Plenty is said about the state of relationships these days. Women aren’t wives. Men can’t be faithful. Chivalry is dead. Lost somewhere in the mix is a class of women who love and appreciate the beauty of a man. Y’all don’t hear me though…
The beauty of a man.
It’s in a woman’s nature to love a man. We’re built for it. Our hearts, minds, and spirits, created it for it. Nurturer’s by nature, we are the ultimate “Captain Save a Hoes.” Love leads us to want better for a man than he wants for himself.
Potential is paralyzing. We often get lost in the hopes of who a man could be vs. who he actually is. Women rarely admit defeat. So, conceding to the fact that we put our time, love and energy into someone undeserving is less desirable than a bad bikini wax. We will ride that man until the wheels fall off; figuratively of course.

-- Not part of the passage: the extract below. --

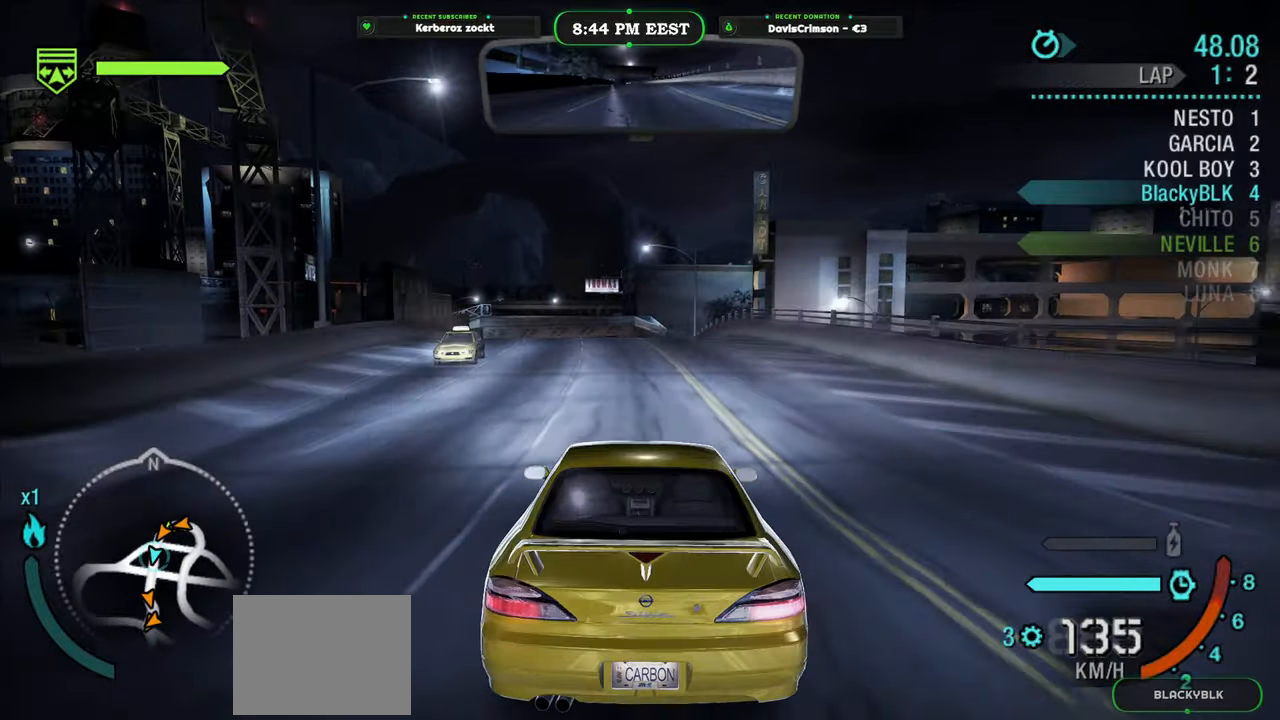
{"buttons": ["R2"], "left_stick": "center", "events": [[17, "left_stick", "center"]]}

I know I’m not alone on this one. I can’t be. I’ve loved so deeply that I made his dream my own. I carried his baggage to lessen his burden and I viewed his drawbacks as opportunities. I honestly believed that if I loved him enough, he’d love himself enough to be who I knew he could be.

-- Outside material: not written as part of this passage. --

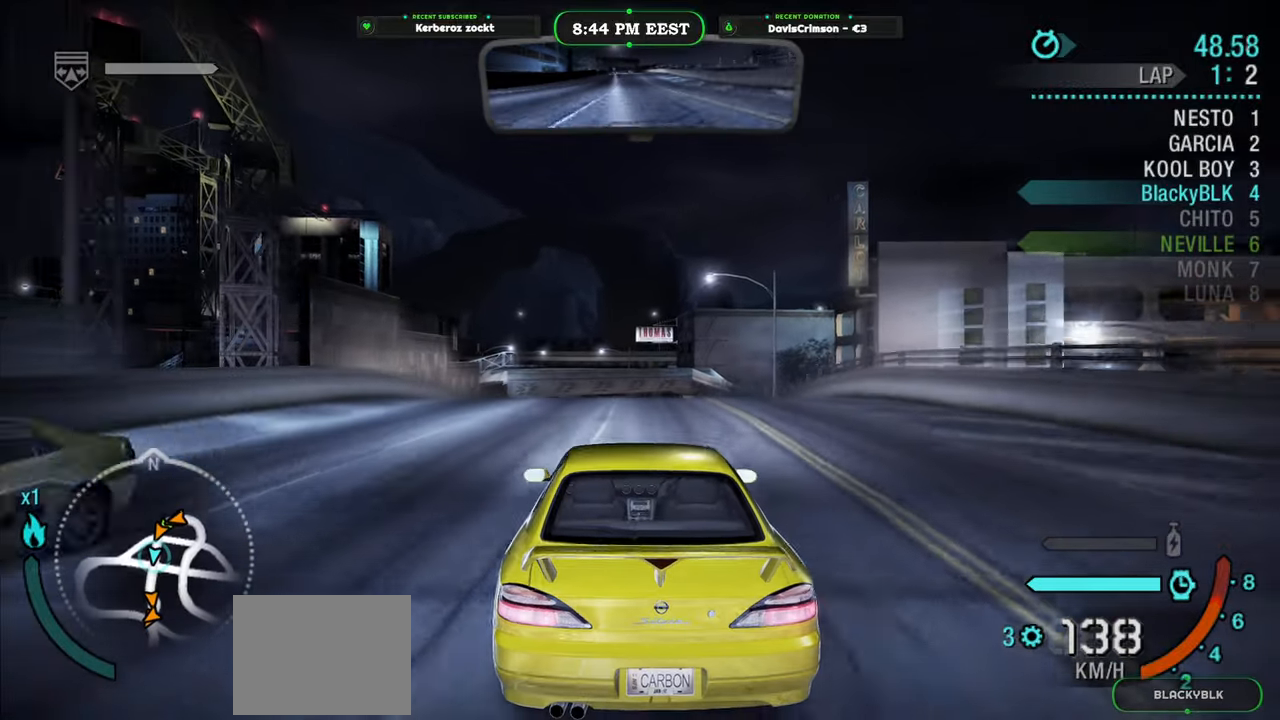
{"buttons": ["R2"], "left_stick": "center", "events": [[267, "B", "down"], [333, "B", "up"]]}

The question becomes, at what point does the benefit of the doubt become doubtful? At what point do you save yourself?
Some would say you have to love yourself enough to let go, I’d argue that you have to truly love yourself to love someone else to that extent. Maya Angelou states, “When someone shows you who they are…believe them.” Perhaps she’s on to something.
Vixens, what do you think? Is giving someone the benefit of the doubt actually beneficial or is it best to cut your losses and place your bets elsewhere?